Exercise instructions>
Can you edit the lines from the one with "Система регистрации на острове" up to and including the one with "s'affrontant à une vérité", putting "avis" in place of "commentaires" and leaving everything else unchanged? Return only those lines, with the pictures left out.

Page-level text extractions:
______________________________

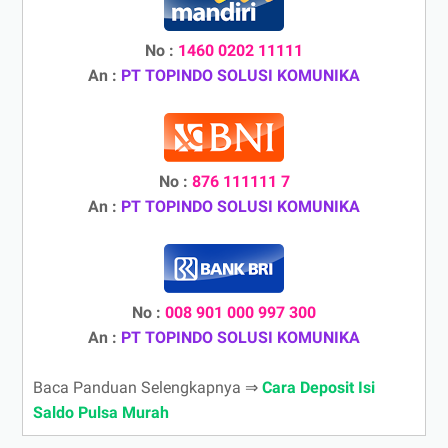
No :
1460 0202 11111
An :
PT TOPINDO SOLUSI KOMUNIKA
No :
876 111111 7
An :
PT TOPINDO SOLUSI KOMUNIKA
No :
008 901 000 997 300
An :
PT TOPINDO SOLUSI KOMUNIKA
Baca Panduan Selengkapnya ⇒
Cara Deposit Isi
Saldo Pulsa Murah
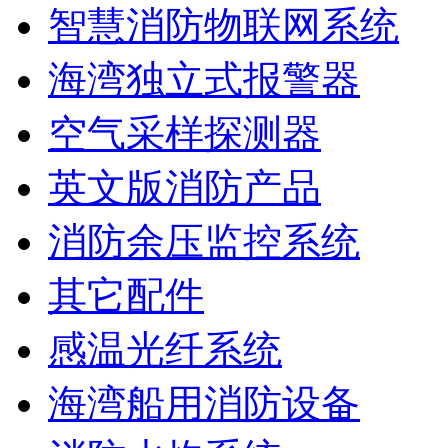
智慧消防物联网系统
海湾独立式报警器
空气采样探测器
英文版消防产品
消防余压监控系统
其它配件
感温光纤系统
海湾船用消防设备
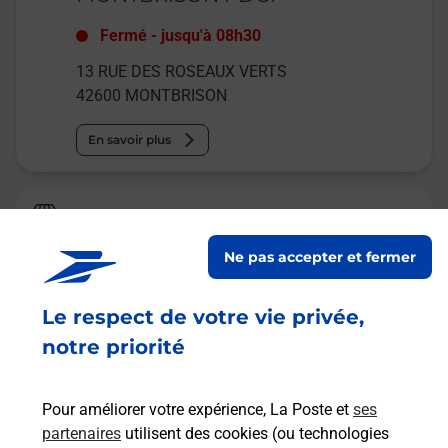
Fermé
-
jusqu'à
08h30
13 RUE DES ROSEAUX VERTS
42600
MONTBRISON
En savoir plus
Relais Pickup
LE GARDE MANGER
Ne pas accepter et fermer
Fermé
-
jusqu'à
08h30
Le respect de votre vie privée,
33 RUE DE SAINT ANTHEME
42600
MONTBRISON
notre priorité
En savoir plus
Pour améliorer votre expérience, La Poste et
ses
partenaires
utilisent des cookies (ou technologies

______________________________

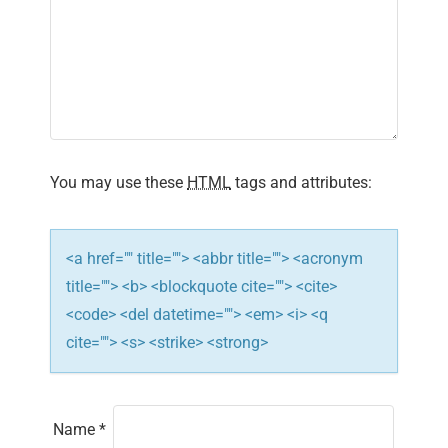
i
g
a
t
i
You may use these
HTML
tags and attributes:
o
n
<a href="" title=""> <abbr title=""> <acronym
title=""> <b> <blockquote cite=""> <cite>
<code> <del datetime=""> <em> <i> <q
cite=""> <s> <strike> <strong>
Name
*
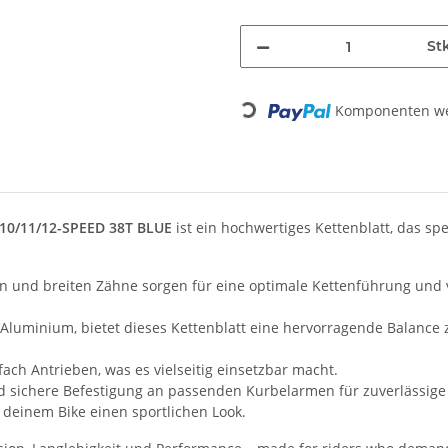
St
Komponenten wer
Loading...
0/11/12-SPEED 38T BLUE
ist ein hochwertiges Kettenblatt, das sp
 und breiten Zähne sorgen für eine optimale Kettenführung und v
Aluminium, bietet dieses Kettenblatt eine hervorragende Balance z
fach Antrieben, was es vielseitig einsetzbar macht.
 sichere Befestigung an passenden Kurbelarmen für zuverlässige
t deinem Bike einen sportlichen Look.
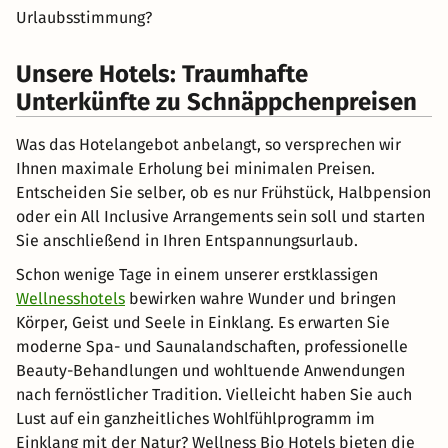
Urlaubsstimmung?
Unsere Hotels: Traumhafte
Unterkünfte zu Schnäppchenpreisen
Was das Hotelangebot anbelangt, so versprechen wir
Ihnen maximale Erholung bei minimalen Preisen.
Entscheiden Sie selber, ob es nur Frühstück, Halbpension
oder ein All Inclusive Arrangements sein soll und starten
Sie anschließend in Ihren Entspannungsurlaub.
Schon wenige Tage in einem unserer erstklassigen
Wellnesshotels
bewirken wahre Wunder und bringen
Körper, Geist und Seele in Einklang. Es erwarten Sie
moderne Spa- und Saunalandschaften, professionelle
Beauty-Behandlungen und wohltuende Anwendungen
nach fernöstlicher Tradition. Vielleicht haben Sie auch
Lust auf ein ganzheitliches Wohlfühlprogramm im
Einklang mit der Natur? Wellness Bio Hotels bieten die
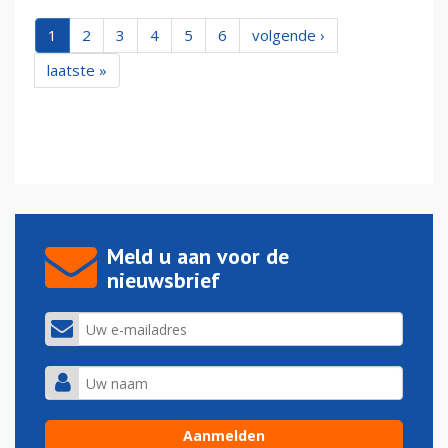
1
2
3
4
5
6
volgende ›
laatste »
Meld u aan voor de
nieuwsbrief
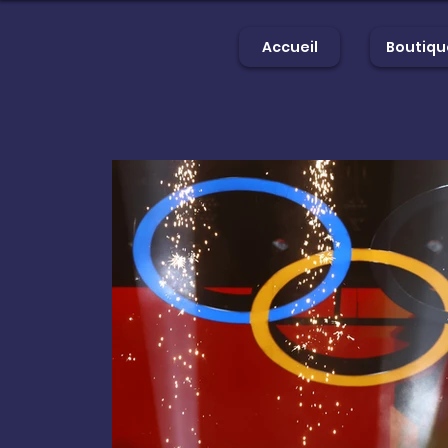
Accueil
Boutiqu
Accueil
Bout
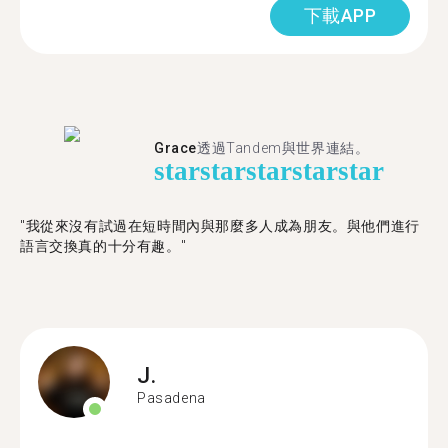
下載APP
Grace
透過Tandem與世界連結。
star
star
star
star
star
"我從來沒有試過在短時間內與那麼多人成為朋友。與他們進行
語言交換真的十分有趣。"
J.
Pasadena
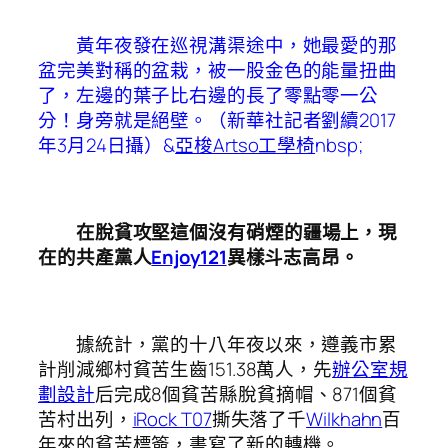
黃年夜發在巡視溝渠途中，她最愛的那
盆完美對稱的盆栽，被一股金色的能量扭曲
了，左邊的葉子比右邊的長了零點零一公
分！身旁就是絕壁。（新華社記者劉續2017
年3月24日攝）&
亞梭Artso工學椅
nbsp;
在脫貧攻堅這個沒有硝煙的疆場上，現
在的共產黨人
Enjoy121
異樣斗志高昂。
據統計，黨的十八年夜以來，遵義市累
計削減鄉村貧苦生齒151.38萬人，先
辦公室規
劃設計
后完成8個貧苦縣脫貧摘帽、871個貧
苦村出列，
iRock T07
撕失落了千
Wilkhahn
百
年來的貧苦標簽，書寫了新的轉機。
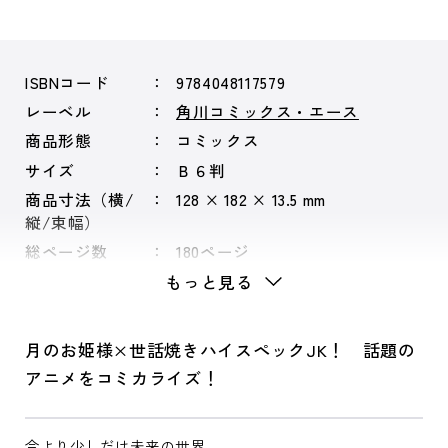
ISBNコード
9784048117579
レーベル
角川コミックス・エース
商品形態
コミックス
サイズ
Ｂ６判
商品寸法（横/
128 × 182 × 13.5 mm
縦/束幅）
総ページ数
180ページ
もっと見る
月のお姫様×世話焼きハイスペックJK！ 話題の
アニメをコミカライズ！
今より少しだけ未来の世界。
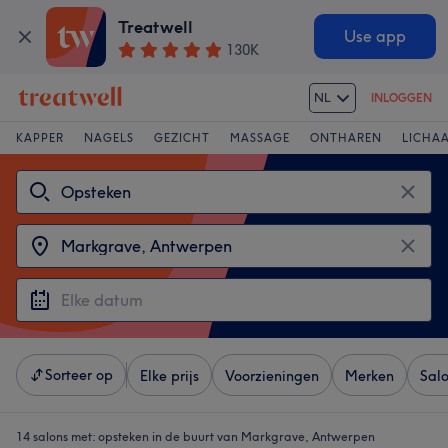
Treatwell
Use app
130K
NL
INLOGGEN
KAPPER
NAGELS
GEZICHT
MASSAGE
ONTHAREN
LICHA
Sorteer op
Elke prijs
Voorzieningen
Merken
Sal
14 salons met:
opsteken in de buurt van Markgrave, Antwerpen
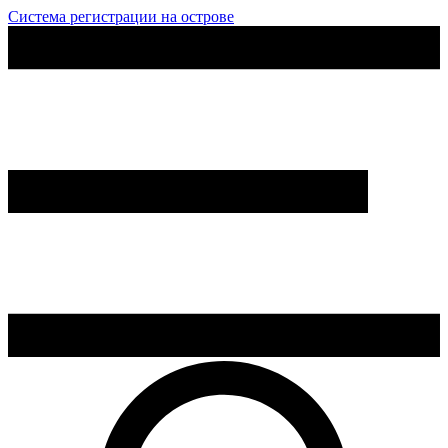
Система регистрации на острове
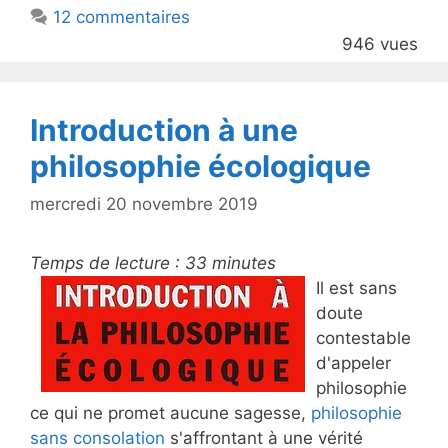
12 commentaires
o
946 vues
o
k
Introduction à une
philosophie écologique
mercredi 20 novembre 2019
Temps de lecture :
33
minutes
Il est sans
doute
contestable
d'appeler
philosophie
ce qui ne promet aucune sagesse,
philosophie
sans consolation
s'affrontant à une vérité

______________________________

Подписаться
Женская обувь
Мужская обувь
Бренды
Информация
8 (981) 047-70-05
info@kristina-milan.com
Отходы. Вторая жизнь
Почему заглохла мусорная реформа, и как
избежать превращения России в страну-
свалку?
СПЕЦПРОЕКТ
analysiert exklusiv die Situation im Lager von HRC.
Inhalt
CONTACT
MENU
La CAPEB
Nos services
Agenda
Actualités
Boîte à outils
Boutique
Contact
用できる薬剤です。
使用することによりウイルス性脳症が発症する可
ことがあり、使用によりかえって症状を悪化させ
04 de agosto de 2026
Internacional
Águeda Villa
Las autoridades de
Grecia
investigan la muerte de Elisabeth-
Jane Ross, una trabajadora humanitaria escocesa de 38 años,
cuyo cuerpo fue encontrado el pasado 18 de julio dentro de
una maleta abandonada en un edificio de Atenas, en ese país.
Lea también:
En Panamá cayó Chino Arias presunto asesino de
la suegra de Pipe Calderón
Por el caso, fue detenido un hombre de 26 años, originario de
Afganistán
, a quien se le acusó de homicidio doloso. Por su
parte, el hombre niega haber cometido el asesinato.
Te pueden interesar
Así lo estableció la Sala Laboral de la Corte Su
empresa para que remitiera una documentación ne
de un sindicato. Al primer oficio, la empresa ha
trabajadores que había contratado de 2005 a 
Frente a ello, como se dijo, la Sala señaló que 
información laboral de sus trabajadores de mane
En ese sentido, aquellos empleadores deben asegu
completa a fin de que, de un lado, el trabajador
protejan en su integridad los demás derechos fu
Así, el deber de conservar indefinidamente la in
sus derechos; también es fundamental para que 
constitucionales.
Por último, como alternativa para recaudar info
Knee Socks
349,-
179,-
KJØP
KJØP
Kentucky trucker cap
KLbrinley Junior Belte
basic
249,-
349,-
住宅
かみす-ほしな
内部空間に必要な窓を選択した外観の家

______________________________

Task answer>
Система регистрации на острове
12 avis
o
946 vues
o
k
Introduction à une
philosophie écologique
mercredi 20 novembre 2019
Temps de lecture :
33
minutes
Il est sans
doute
contestable
d'appeler
philosophie
ce qui ne promet aucune sagesse,
philosophie
sans consolation
s'affrontant à une vérité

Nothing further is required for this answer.